In the breakfast room, set through double lattice doors off the kitchen in the back corner of the house, filling the juice glasses from a carton of Tropicana, I see a crow fly through the mist and land on a bare branch close to the window. Nanny glides to the table in slow motion with her slippers never leaving the floor, carrying the skillet. She peers through a dead stranger’s transplanted corneas out the window at the crow and says, “Good morning, Sam.”
Caw, caw, caw, Sam calls.
“Here, Nanny,” I say, taking the skillet.

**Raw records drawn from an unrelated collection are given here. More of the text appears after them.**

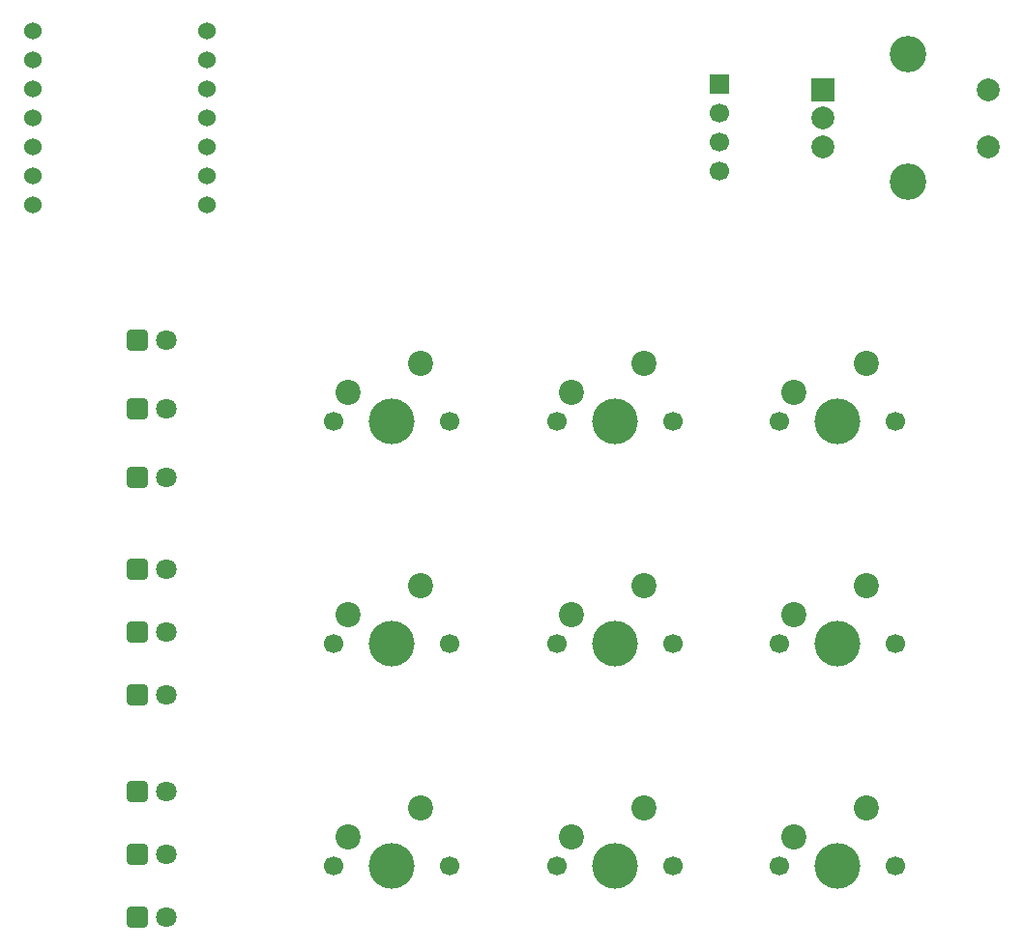
<source format=gbr>
%TF.GenerationSoftware,KiCad,Pcbnew,9.0.2*%
%TF.CreationDate,2025-07-03T21:35:02+02:00*%
%TF.ProjectId,dialpad,6469616c-7061-4642-9e6b-696361645f70,v1.0*%
%TF.SameCoordinates,Original*%
%TF.FileFunction,Soldermask,Bot*%
%TF.FilePolarity,Negative*%
%FSLAX46Y46*%
G04 Gerber Fmt 4.6, Leading zero omitted, Abs format (unit mm)*
G04 Created by KiCad (PCBNEW 9.0.2) date 2025-07-03 21:35:02*
%MOMM*%
%LPD*%
G01*
G04 APERTURE LIST*
G04 Aperture macros list*
%AMRoundRect*
0 Rectangle with rounded corners*
0 $1 Rounding radius*
0 $2 $3 $4 $5 $6 $7 $8 $9 X,Y pos of 4 corners*
0 Add a 4 corners polygon primitive as box body*
4,1,4,$2,$3,$4,$5,$6,$7,$8,$9,$2,$3,0*
0 Add four circle primitives for the rounded corners*
1,1,$1+$1,$2,$3*
1,1,$1+$1,$4,$5*
1,1,$1+$1,$6,$7*
1,1,$1+$1,$8,$9*
0 Add four rect primitives between the rounded corners*
20,1,$1+$1,$2,$3,$4,$5,0*
20,1,$1+$1,$4,$5,$6,$7,0*
20,1,$1+$1,$6,$7,$8,$9,0*
20,1,$1+$1,$8,$9,$2,$3,0*%
G04 Aperture macros list end*
%ADD10C,1.700000*%
%ADD11C,4.000000*%
%ADD12C,2.200000*%
%ADD13RoundRect,0.250000X-0.650000X-0.650000X0.650000X-0.650000X0.650000X0.650000X-0.650000X0.650000X0*%
%ADD14C,1.800000*%
%ADD15C,1.524000*%
%ADD16R,2.000000X2.000000*%
%ADD17C,2.000000*%
%ADD18C,3.200000*%
%ADD19R,1.700000X1.700000*%
G04 APERTURE END LIST*
D10*
%TO.C,SW5*%
X166880000Y-119235000D03*
D11*
X171960000Y-119235000D03*
D10*
X177040000Y-119235000D03*
D12*
X174500000Y-114155000D03*
X168150000Y-116695000D03*
%TD*%
D13*
%TO.C,D5*%
X130150000Y-118192500D03*
D14*
X132690000Y-118192500D03*
%TD*%
D10*
%TO.C,SW6*%
X186380000Y-119235000D03*
D11*
X191460000Y-119235000D03*
D10*
X196540000Y-119235000D03*
D12*
X194000000Y-114155000D03*
X187650000Y-116695000D03*
%TD*%
D10*
%TO.C,SW1*%
X147380000Y-99735000D03*
D11*
X152460000Y-99735000D03*
D10*
X157540000Y-99735000D03*
D12*
X155000000Y-94655000D03*
X148650000Y-97195000D03*
%TD*%
D10*
%TO.C,SW8*%
X166880000Y-138735000D03*
D11*
X171960000Y-138735000D03*
D10*
X177040000Y-138735000D03*
D12*
X174500000Y-133655000D03*
X168150000Y-136195000D03*
%TD*%
D13*
%TO.C,D3*%
X130150000Y-104692500D03*
D14*
X132690000Y-104692500D03*
%TD*%
D13*
%TO.C,D8*%
X130155000Y-137692500D03*
D14*
X132695000Y-137692500D03*
%TD*%
D13*
%TO.C,D6*%
X130155000Y-123692500D03*
D14*
X132695000Y-123692500D03*
%TD*%
D10*
%TO.C,SW4*%
X147380000Y-119235000D03*
D11*
X152460000Y-119235000D03*
D10*
X157540000Y-119235000D03*
D12*
X155000000Y-114155000D03*
X148650000Y-116695000D03*
%TD*%
D13*
%TO.C,D7*%
X130155000Y-132192500D03*
D14*
X132695000Y-132192500D03*
%TD*%
D10*
%TO.C,SW2*%
X166880000Y-99735000D03*
D11*
X171960000Y-99735000D03*
D10*
X177040000Y-99735000D03*
D12*
X174500000Y-94655000D03*
X168150000Y-97195000D03*
%TD*%
D15*
%TO.C,U1*%
X121030000Y-65575000D03*
X121030000Y-68115000D03*
X121030000Y-70655000D03*
X121030000Y-73195000D03*
X121030000Y-75735000D03*
X121030000Y-78275000D03*
X121030000Y-80815000D03*
X136270000Y-80815000D03*
X136270000Y-78275000D03*
X136270000Y-75735000D03*
X136270000Y-73195000D03*
X136270000Y-70655000D03*
X136270000Y-68115000D03*
X136270000Y-65575000D03*
%TD*%
D13*
%TO.C,D9*%
X130150000Y-143192500D03*
D14*
X132690000Y-143192500D03*
%TD*%
D10*
%TO.C,SW9*%
X186380000Y-138735000D03*
D11*
X191460000Y-138735000D03*
D10*
X196540000Y-138735000D03*
D12*
X194000000Y-133655000D03*
X187650000Y-136195000D03*
%TD*%
D16*
%TO.C,SW10*%
X190150000Y-70695000D03*
D17*
X190150000Y-75695000D03*
X190150000Y-73195000D03*
D18*
X197650000Y-67595000D03*
X197650000Y-78795000D03*
D17*
X204650000Y-75695000D03*
X204650000Y-70695000D03*
%TD*%
D13*
%TO.C,D1*%
X130155000Y-92692500D03*
D14*
X132695000Y-92692500D03*
%TD*%
D10*
%TO.C,SW7*%
X147380000Y-138735000D03*
D11*
X152460000Y-138735000D03*
D10*
X157540000Y-138735000D03*
D12*
X155000000Y-133655000D03*
X148650000Y-136195000D03*
%TD*%
D13*
%TO.C,D4*%
X130150000Y-112692500D03*
D14*
X132690000Y-112692500D03*
%TD*%
D13*
%TO.C,D2*%
X130155000Y-98692500D03*
D14*
X132695000Y-98692500D03*
%TD*%
D19*
%TO.C,J1*%
X181150000Y-70195000D03*
D10*
X181150000Y-72735000D03*
X181150000Y-75275000D03*
X181150000Y-77815000D03*
%TD*%
%TO.C,SW3*%
X186380000Y-99735000D03*
D11*
X191460000Y-99735000D03*
D10*
X196540000Y-99735000D03*
D12*
X194000000Y-94655000D03*
X187650000Y-97195000D03*
%TD*%
M02*

</source>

“Thank you, son.” Nanny sits down by her bowl of Grape-Nuts and a slice of grapefruit.
“Granddad would have liked Sam.” I carry the skillet back to the sink. “I remember how he put suet out for the woodpeckers.”
“Morgan loved wildlife. One cold fall Sunday he found a little hummingbird just lying on the back steps, alive but half frozen. I went off to church and he took it up to your room, where the sun was streaming in through the windows, and revived it with a mixture of sugar water and whiskey from an eyedropper. When I got back, it was flying around in the bright light. The day had warmed up and Morgan opened the window and out it flew. We hoped that it would catch up with its kin migrating south. Morgan was a kind, gentle man.”